■ Data shown:
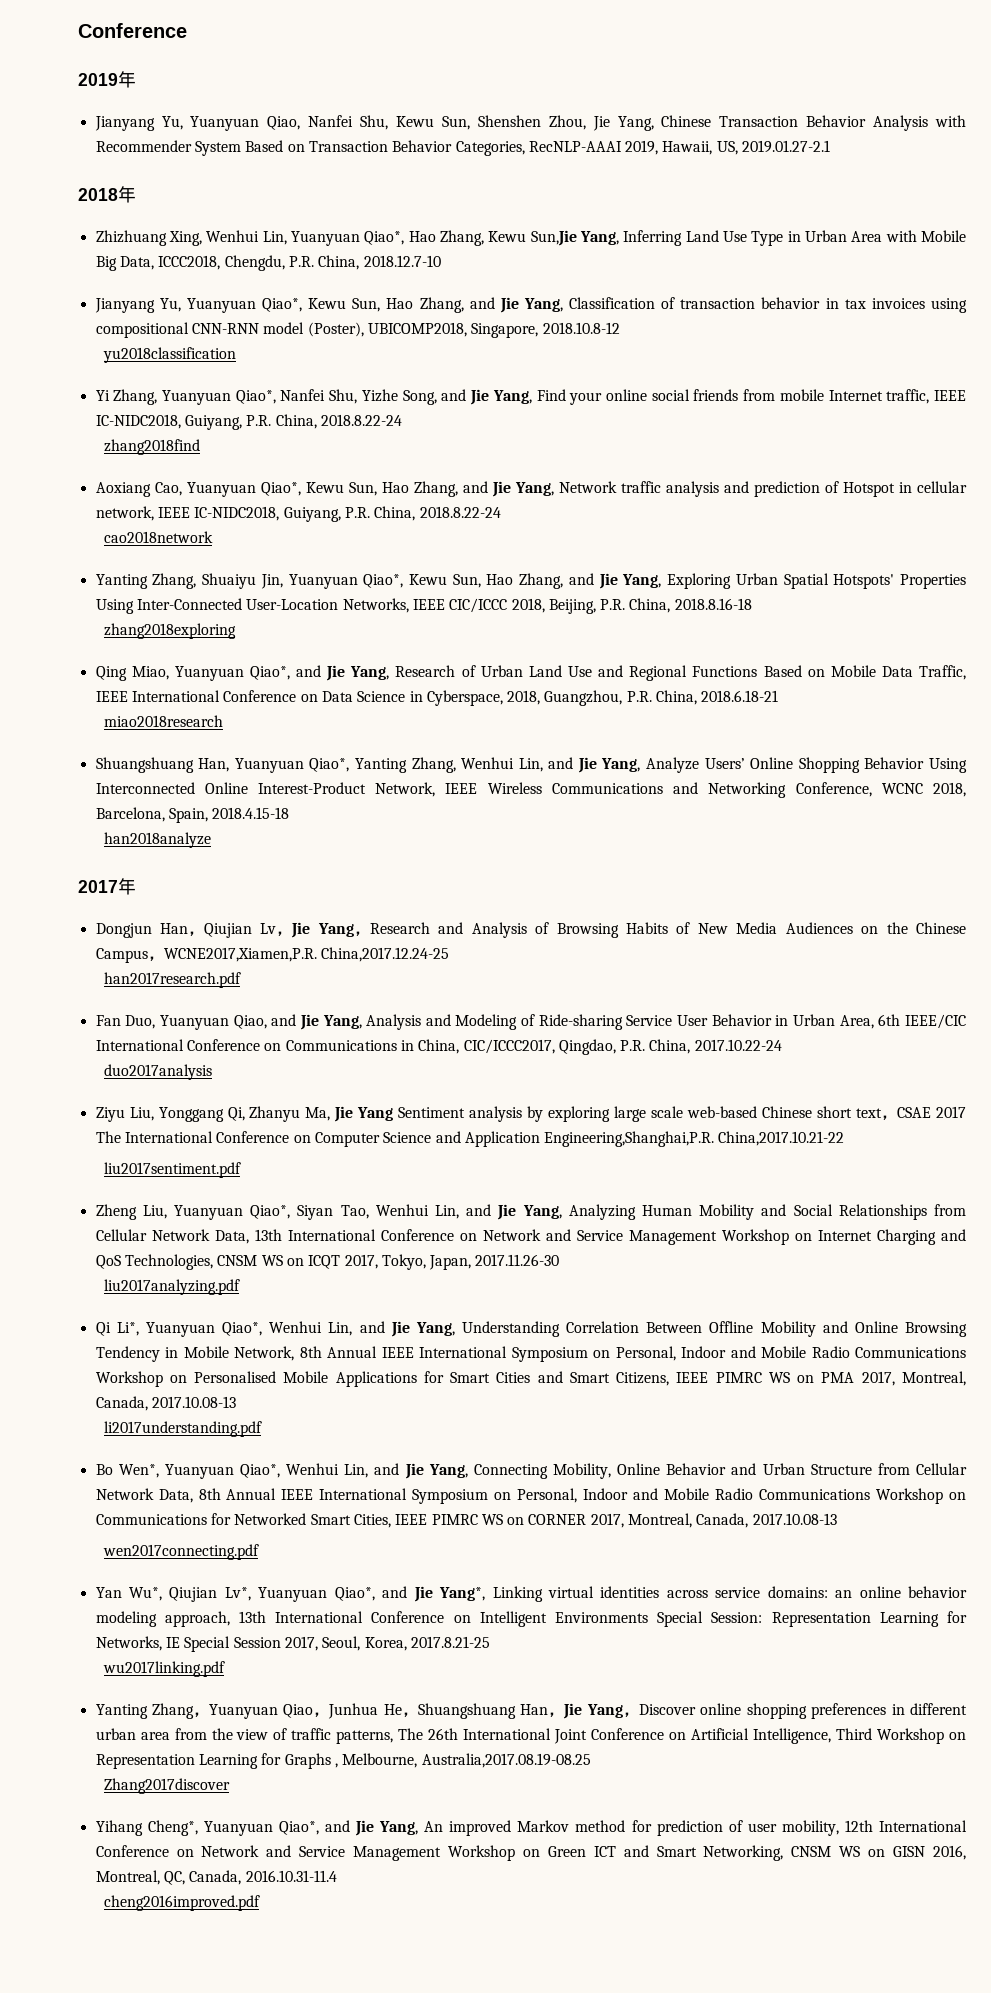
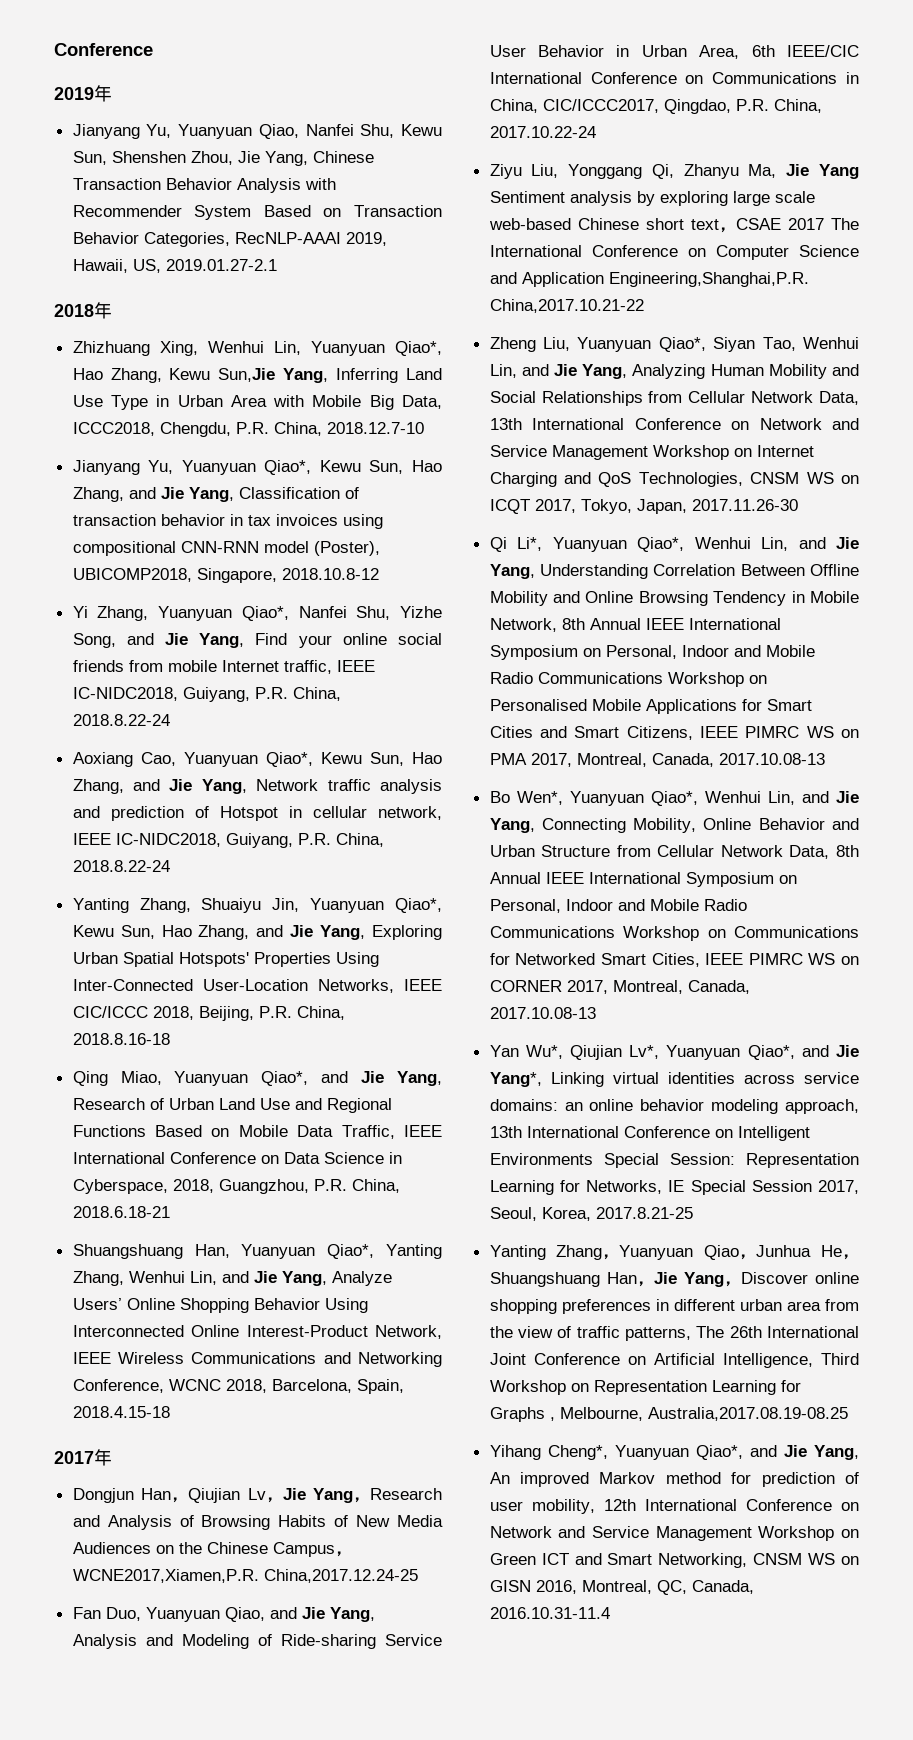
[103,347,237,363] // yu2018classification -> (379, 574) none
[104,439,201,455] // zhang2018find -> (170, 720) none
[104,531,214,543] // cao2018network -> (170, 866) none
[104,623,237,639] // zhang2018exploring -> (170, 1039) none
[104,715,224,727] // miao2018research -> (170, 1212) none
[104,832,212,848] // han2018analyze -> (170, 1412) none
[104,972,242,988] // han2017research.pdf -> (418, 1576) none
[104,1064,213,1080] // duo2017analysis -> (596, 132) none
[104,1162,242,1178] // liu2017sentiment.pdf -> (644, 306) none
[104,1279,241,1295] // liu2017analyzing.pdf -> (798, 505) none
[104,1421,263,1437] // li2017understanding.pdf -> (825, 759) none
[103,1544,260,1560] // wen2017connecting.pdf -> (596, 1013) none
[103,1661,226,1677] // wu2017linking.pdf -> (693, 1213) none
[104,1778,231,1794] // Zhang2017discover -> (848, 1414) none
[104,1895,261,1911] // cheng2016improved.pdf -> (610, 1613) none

* * *

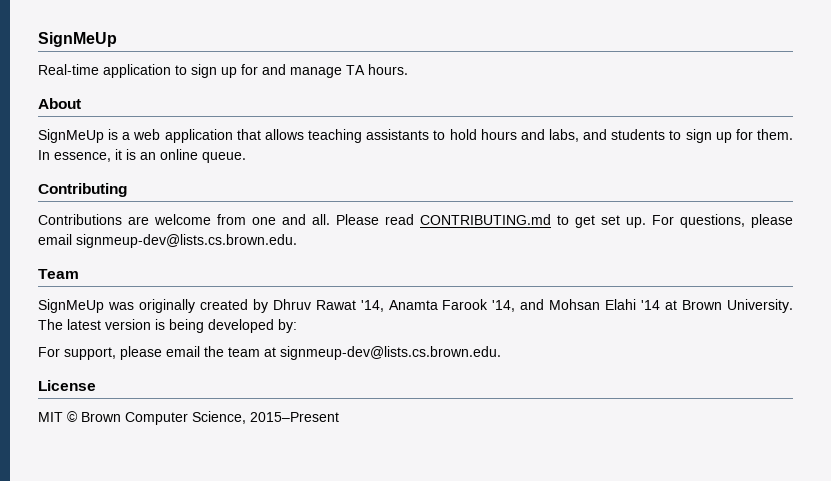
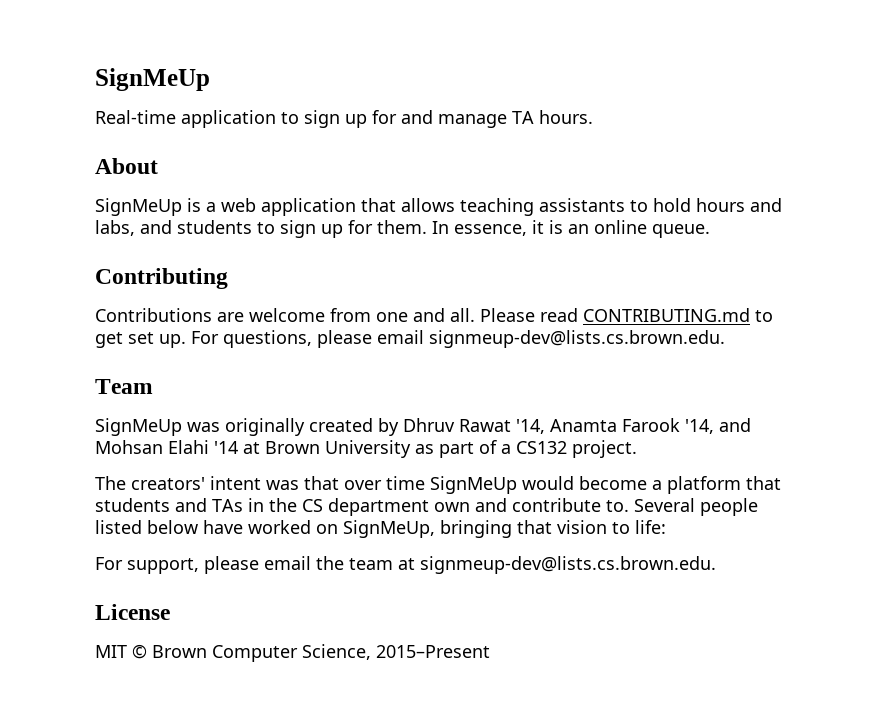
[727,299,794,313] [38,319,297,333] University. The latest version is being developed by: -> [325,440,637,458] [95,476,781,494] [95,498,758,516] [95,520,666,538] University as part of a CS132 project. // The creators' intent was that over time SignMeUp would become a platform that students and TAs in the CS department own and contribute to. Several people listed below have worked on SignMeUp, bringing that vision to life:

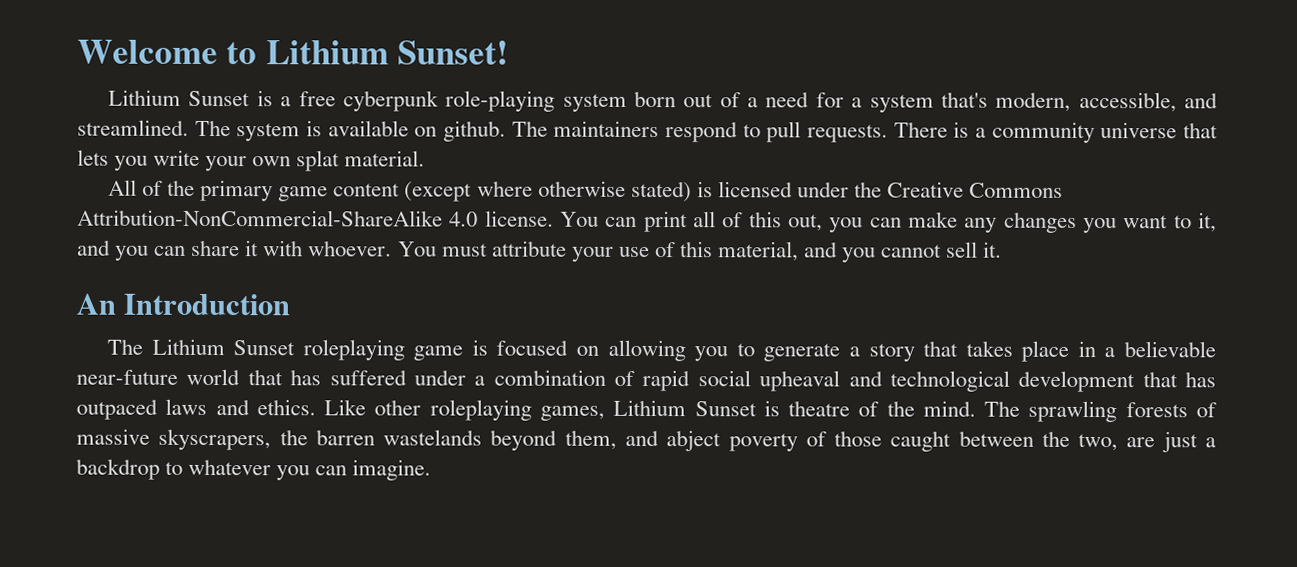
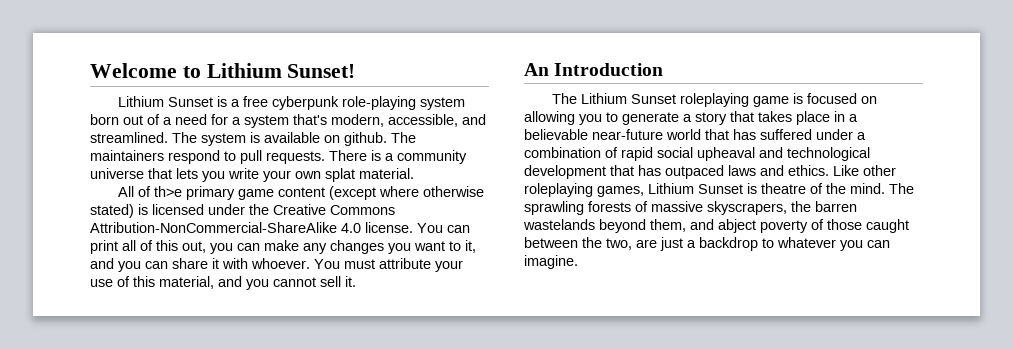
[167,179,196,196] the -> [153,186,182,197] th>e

...

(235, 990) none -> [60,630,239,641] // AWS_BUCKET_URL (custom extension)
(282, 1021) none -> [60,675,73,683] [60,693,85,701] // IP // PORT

■ What is required:
Out of the data above, transcribe exactly and only the lines starting with the line that has "[104,531,214,543] // cao2018network" and going on through the line that has "[104,832,212,848] // han2018analyze", both included.

■ Result of the exercise:
[104,531,214,543] // cao2018network -> (170, 866) none
[104,623,237,639] // zhang2018exploring -> (170, 1039) none
[104,715,224,727] // miao2018research -> (170, 1212) none
[104,832,212,848] // han2018analyze -> (170, 1412) none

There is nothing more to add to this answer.